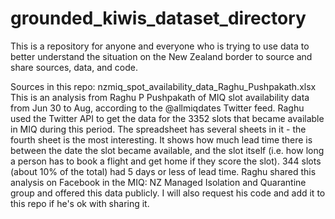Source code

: # grounded_kiwis_dataset_directory
This is a repository for anyone and everyone who is trying to use data to better understand the situation on the New Zealand border to source and share sources, data, and code.

Sources in this repo:
nzmiq_spot_availability_data_Raghu_Pushpakath.xlsx
This is an analysis from Raghu P Pushpakath of MIQ slot availability data from Jun 30 to Aug, according to the @allmiqdates Twitter feed. Raghu used the Twitter API to get the data for the 3352 slots that became available in MIQ during this period. The spreadsheet has several sheets in it - the fourth sheet is the most interesting. It shows how much lead time there is between the date the slot became available, and the slot itself (i.e. how long a person has to book a flight and get home if they score the slot). 344 slots (about 10% of the total) had 5 days or less of lead time. Raghu shared this analysis on Facebook in the MIQ: NZ Managed Isolation and Quarantine group and offered this data publicly. I will also request his code and add it to this repo if he's ok with sharing it.

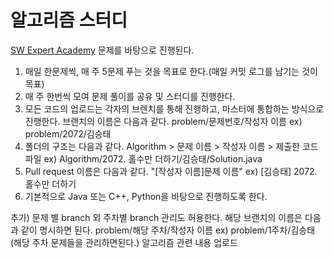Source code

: # 알고리즘 스터디
[SW Expert Academy](https://www.swexpertacademy.com/) 문제를 바탕으로 진행된다.

1. 매일 한문제씩, 매 주 5문제 푸는 것을 목표로 한다.(매일 커밋 로그를 남기는 것이 목표)
2. 매 주 한번씩 모여 문제 풀이를 공유 및 스터디를 진행한다.
3. 모든 코드의 업로드는 각자의 브렌치를 통해 진행하고, 마스터에 통합하는 방식으로 진행한다. 브랜치의 이름은 다음과 같다. problem/문제번호/작성자 이름 ex) problem/2072/김승태
4. 폴더의 구조는 다음과 같다. Algorithm > 문제 이름 > 작성자 이름 > 제출한 코드 파일 ex) Algorithm/2072. 홀수만 더하기/김승태/Solution.java
5. Pull request 이름은 다음과 같다. "[작성자 이름]문제 이름" ex) [김승태] 2072. 홀수만 더하기
6. 기본적으로 Java 또는 C++, Python을 바탕으로 진행하도록 한다.

추가) 문제 별 branch 외 주차별 branch 관리도 허용한다. 해당 브랜치의 이름은 다음과 같이 명시하면 된다. problem/해당 주차/작성자 이름 ex) problem/1주차/김승태 (해당 주차 문제들을 관리하면된다.)
알고리즘 관련 내용 업로드 
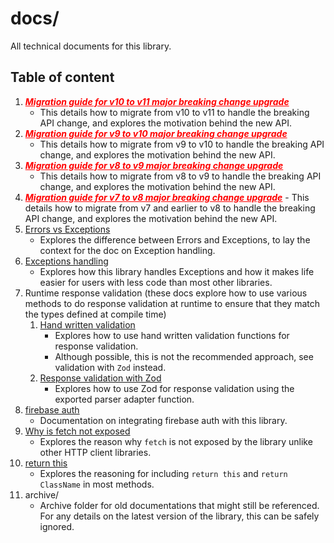# docs/
All technical documents for this library.


## Table of content
1.  **_<a href="./migration-guides/v10%20to%20v11.md" target="_blank" style="color: red">Migration guide for v10 to v11 major breaking change upgrade</a>_**
    - This details how to migrate from v10 to v11 to handle the breaking API change, and explores the motivation behind the new API.
1.  **_<a href="./migration-guides/v9%20to%20v10.md" target="_blank" style="color: red">Migration guide for v9 to v10 major breaking change upgrade</a>_**
    - This details how to migrate from v9 to v10 to handle the breaking API change, and explores the motivation behind the new API.
1.  **_<a href="./migration-guides/v8%20to%20v9.md" target="_blank" style="color: red">Migration guide for v8 to v9 major breaking change upgrade</a>_**
    - This details how to migrate from v8 to v9 to handle the breaking API change, and explores the motivation behind the new API.
1.  **_<a href="./migration-guides/v7%20to%20v8.md" target="_blank" style="color: red">Migration guide for v7 to v8 major breaking change upgrade</a>_** - This details how to migrate from v7 and earlier to v8 to handle the breaking API change, and explores the motivation behind the new API.
1.  [Errors vs Exceptions](./Errors%20vs%20Exceptions.md)
    - Explores the difference between Errors and Exceptions, to lay the context for the doc on Exception handling.
1.  [Exceptions handling](./Exceptions%20handling.md)
    - Explores how this library handles Exceptions and how it makes life easier for users with less code than most other libraries.
1.  Runtime response validation (these docs explore how to use various methods to do response validation at runtime to ensure that they match the types defined at compile time)
    1. [Hand written validation](./validation.md)
       - Explores how to use hand written validation functions for response validation.
       - Although possible, this is not the recommended approach, see validation with `Zod` instead.
    1. [Response validation with Zod](./validation-zod.md)
       - Explores how to use Zod for response validation using the exported parser adapter function.
1.  [firebase auth](./firebase-auth.md)
    - Documentation on integrating firebase auth with this library.
1.  [Why is fetch not exposed](./why%20is%20fetch%20not%20exposed.md)
    - Explores the reason why `fetch` is not exposed by the library unlike other HTTP client libraries.
1.  [return this](./return%20this.md)
    - Explores the reasoning for including `return this` and `return ClassName` in most methods.
1. archive/
    - Archive folder for old documentations that might still be referenced. For any details on the latest version of the library, this can be safely ignored.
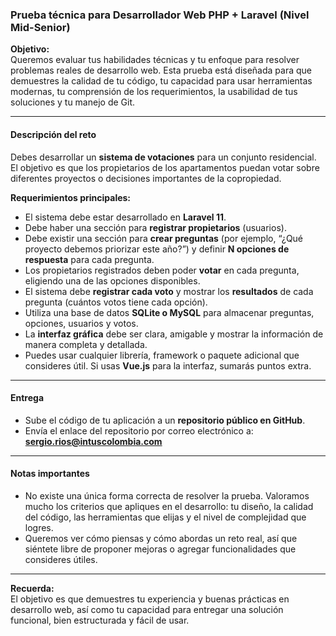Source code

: ### Prueba técnica para Desarrollador Web PHP + Laravel (Nivel Mid-Senior)

**Objetivo:**  
Queremos evaluar tus habilidades técnicas y tu enfoque para resolver problemas reales de desarrollo web. Esta prueba está diseñada para que demuestres la calidad de tu código, tu capacidad para usar herramientas modernas, tu comprensión de los requerimientos, la usabilidad de tus soluciones y tu manejo de Git.

---

#### Descripción del reto

Debes desarrollar un **sistema de votaciones** para un conjunto residencial. El objetivo es que los propietarios de los apartamentos puedan votar sobre diferentes proyectos o decisiones importantes de la copropiedad.

**Requerimientos principales:**

- El sistema debe estar desarrollado en **Laravel 11**.
- Debe haber una sección para **registrar propietarios** (usuarios).
- Debe existir una sección para **crear preguntas** (por ejemplo, “¿Qué proyecto debemos priorizar este año?”) y definir **N opciones de respuesta** para cada pregunta.
- Los propietarios registrados deben poder **votar** en cada pregunta, eligiendo una de las opciones disponibles.
- El sistema debe **registrar cada voto** y mostrar los **resultados** de cada pregunta (cuántos votos tiene cada opción).
- Utiliza una base de datos **SQLite o MySQL** para almacenar preguntas, opciones, usuarios y votos.
- La **interfaz gráfica** debe ser clara, amigable y mostrar la información de manera completa y detallada.
- Puedes usar cualquier librería, framework o paquete adicional que consideres útil. Si usas **Vue.js** para la interfaz, sumarás puntos extra.

---

#### Entrega

- Sube el código de tu aplicación a un **repositorio público en GitHub**.
- Envía el enlace del repositorio por correo electrónico a: **sergio.rios@intuscolombia.com**

---

#### Notas importantes

- No existe una única forma correcta de resolver la prueba. Valoramos mucho los criterios que apliques en el desarrollo: tu diseño, la calidad del código, las herramientas que elijas y el nivel de complejidad que logres.
- Queremos ver cómo piensas y cómo abordas un reto real, así que siéntete libre de proponer mejoras o agregar funcionalidades que consideres útiles.

---

**Recuerda:**  
El objetivo es que demuestres tu experiencia y buenas prácticas en desarrollo web, así como tu capacidad para entregar una solución funcional, bien estructurada y fácil de usar.
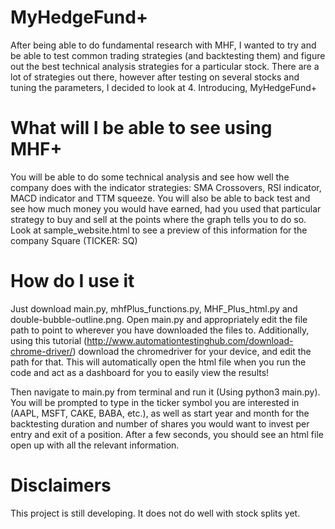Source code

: # MyHedgeFund+

After being able to do fundamental research with MHF, I wanted to try and be able to test common trading strategies (and backtesting them) and figure out the best technical analysis strategies for a particular stock. There are a lot of strategies out there, however after testing on several stocks and tuning the parameters, I decided to look at 4. Introducing, MyHedgeFund+

# What will I be able to see using MHF+

You will be able to do some technical analysis and see how well the company does with the indicator strategies: SMA Crossovers, RSI indicator, MACD indicator and TTM squeeze. You will also be able to back test and see how much money you would have earned, had you used that particular strategy to buy and sell at the points where the graph tells you to do so. Look at sample_website.html to see a preview of this information for the company Square (TICKER: SQ)

# How do I use it

Just download main.py, mhfPlus_functions.py, MHF_Plus_html.py and double-bubble-outline.png. Open main.py and appropriately edit the file path to point to wherever you have downloaded the files to. Additionally, using this tutorial (http://www.automationtestinghub.com/download-chrome-driver/) download the chromedriver for your device, and edit the path for that. This will automatically open the html file when you run the code and act as a dashboard for you to easily view the results!

Then navigate to main.py from terminal and run it (Using python3 main.py). You will be prompted to type in the ticker symbol you are interested in (AAPL, MSFT, CAKE, BABA, etc.), as well as start year and month for the backtesting duration and number of shares you would want to invest per entry and exit of a position. After a few seconds, you should see an html file open up with all the relevant information.

# Disclaimers

This project is still developing. It does not do well with stock splits yet.

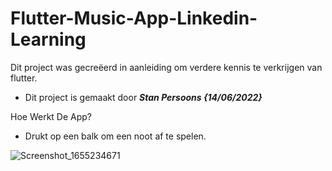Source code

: # Flutter-Music-App-Linkedin-Learning

Dit project was gecreëerd in aanleiding om verdere kennis te verkrijgen van flutter.

-   Dit project is gemaakt door **_Stan Persoons {14/06/2022}_**



Hoe Werkt De App?
- Drukt op een balk om een noot af te spelen.

![Screenshot_1655234671](https://user-images.githubusercontent.com/44066744/173672460-6fea2076-cc3a-4acd-9520-019421a20a65.png)
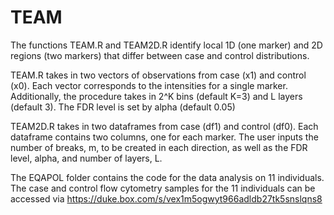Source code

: # TEAM
The functions TEAM.R and TEAM2D.R identify local 1D (one marker) and 2D regions (two markers) that differ between case and control distributions.

TEAM.R takes in two vectors of observations from case (x1) and control (x0). Each vector corresponds to the intensities for a single marker. Additionally, the procedure takes in 2^K bins (default K=3) and L layers (default 3). The FDR level is set by alpha (default 0.05)

TEAM2D.R takes in two dataframes from case (df1) and control (df0). Each dataframe contains two columns, one for each marker. The user inputs the number of breaks, m, to be created in each direction, as well as the FDR level, alpha, and number of layers, L.

The EQAPOL folder contains the code for the data analysis on 11 individuals. The case and control flow cytometry samples for the 11 individuals can be accessed via https://duke.box.com/s/vex1m5ogwyt966adldb27tk5snslqns8

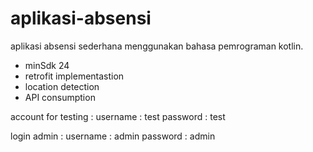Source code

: # aplikasi-absensi

aplikasi absensi sederhana menggunakan bahasa pemrograman kotlin. 
- minSdk 24
- retrofit implementastion
- location detection
- API consumption

account for testing :
username : test
password : test

login admin :
username : admin
password : admin
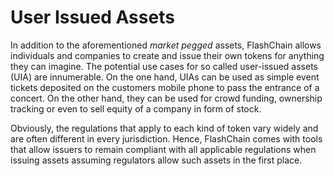 # User Issued Assets

In addition to the aforementioned *market pegged* assets, FlashChain allows
individuals and companies to create and issue their own tokens for anything
they can imagine. The potential use cases for so called user-issued assets
(UIA) are innumerable. On the one hand, UIAs can be used as simple event
tickets deposited on the customers mobile phone to pass the entrance of a
concert. On the other hand, they can be used for crowd funding, ownership
tracking or even to sell equity of a company in form of stock.

Obviously, the regulations that apply to each kind of token vary widely and are
often different in every jurisdiction. Hence, FlashChain comes with tools that
allow issuers to remain compliant with all applicable regulations when issuing
assets assuming regulators allow such assets in the first place.
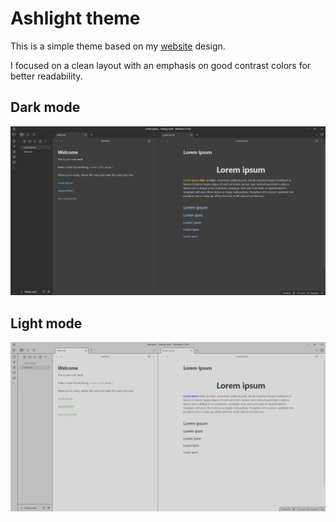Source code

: 
# Ashlight theme

This is a simple theme based on my [website](https://st-costa.github.io/) design.

I focused on a clean layout with an emphasis on good contrast colors for better readability. 

## Dark mode
![](./Dark%20mode.png)

## Light mode
![](./Light%20mode.png)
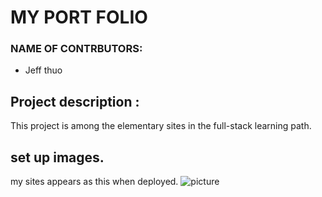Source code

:# MY PORT FOLIO
### NAME OF CONTRBUTORS:
* Jeff thuo

## Project description :
This project is among the elementary sites in the full-stack learning path.
## set up images.
my sites appears as this when deployed.
![ picture](sreen_shot.png)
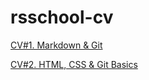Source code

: # rsschool-cv

[CV#1. Markdown & Git](https://svr-by.github.io/rsschool-cv/cv)

[CV#2. HTML, CSS & Git Basics](https://svr-by.github.io/rsschool-cv/)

_ _ _ _ _

Nothing but the lines from the first line of the listing above to the line containing "6. 기본적으로 Java 또는 C++, Python을 바탕으로 진행하도록 한다." should appear in the answer, each one exact and with no pictures.

Source code

: # grounded_kiwis_dataset_directory
This is a repository for anyone and everyone who is trying to use data to better understand the situation on the New Zealand border to source and share sources, data, and code.

Sources in this repo:
nzmiq_spot_availability_data_Raghu_Pushpakath.xlsx
This is an analysis from Raghu P Pushpakath of MIQ slot availability data from Jun 30 to Aug, according to the @allmiqdates Twitter feed. Raghu used the Twitter API to get the data for the 3352 slots that became available in MIQ during this period. The spreadsheet has several sheets in it - the fourth sheet is the most interesting. It shows how much lead time there is between the date the slot became available, and the slot itself (i.e. how long a person has to book a flight and get home if they score the slot). 344 slots (about 10% of the total) had 5 days or less of lead time. Raghu shared this analysis on Facebook in the MIQ: NZ Managed Isolation and Quarantine group and offered this data publicly. I will also request his code and add it to this repo if he's ok with sharing it.

Source code

: # 알고리즘 스터디
[SW Expert Academy](https://www.swexpertacademy.com/) 문제를 바탕으로 진행된다.

1. 매일 한문제씩, 매 주 5문제 푸는 것을 목표로 한다.(매일 커밋 로그를 남기는 것이 목표)
2. 매 주 한번씩 모여 문제 풀이를 공유 및 스터디를 진행한다.
3. 모든 코드의 업로드는 각자의 브렌치를 통해 진행하고, 마스터에 통합하는 방식으로 진행한다. 브랜치의 이름은 다음과 같다. problem/문제번호/작성자 이름 ex) problem/2072/김승태
4. 폴더의 구조는 다음과 같다. Algorithm > 문제 이름 > 작성자 이름 > 제출한 코드 파일 ex) Algorithm/2072. 홀수만 더하기/김승태/Solution.java
5. Pull request 이름은 다음과 같다. "[작성자 이름]문제 이름" ex) [김승태] 2072. 홀수만 더하기
6. 기본적으로 Java 또는 C++, Python을 바탕으로 진행하도록 한다.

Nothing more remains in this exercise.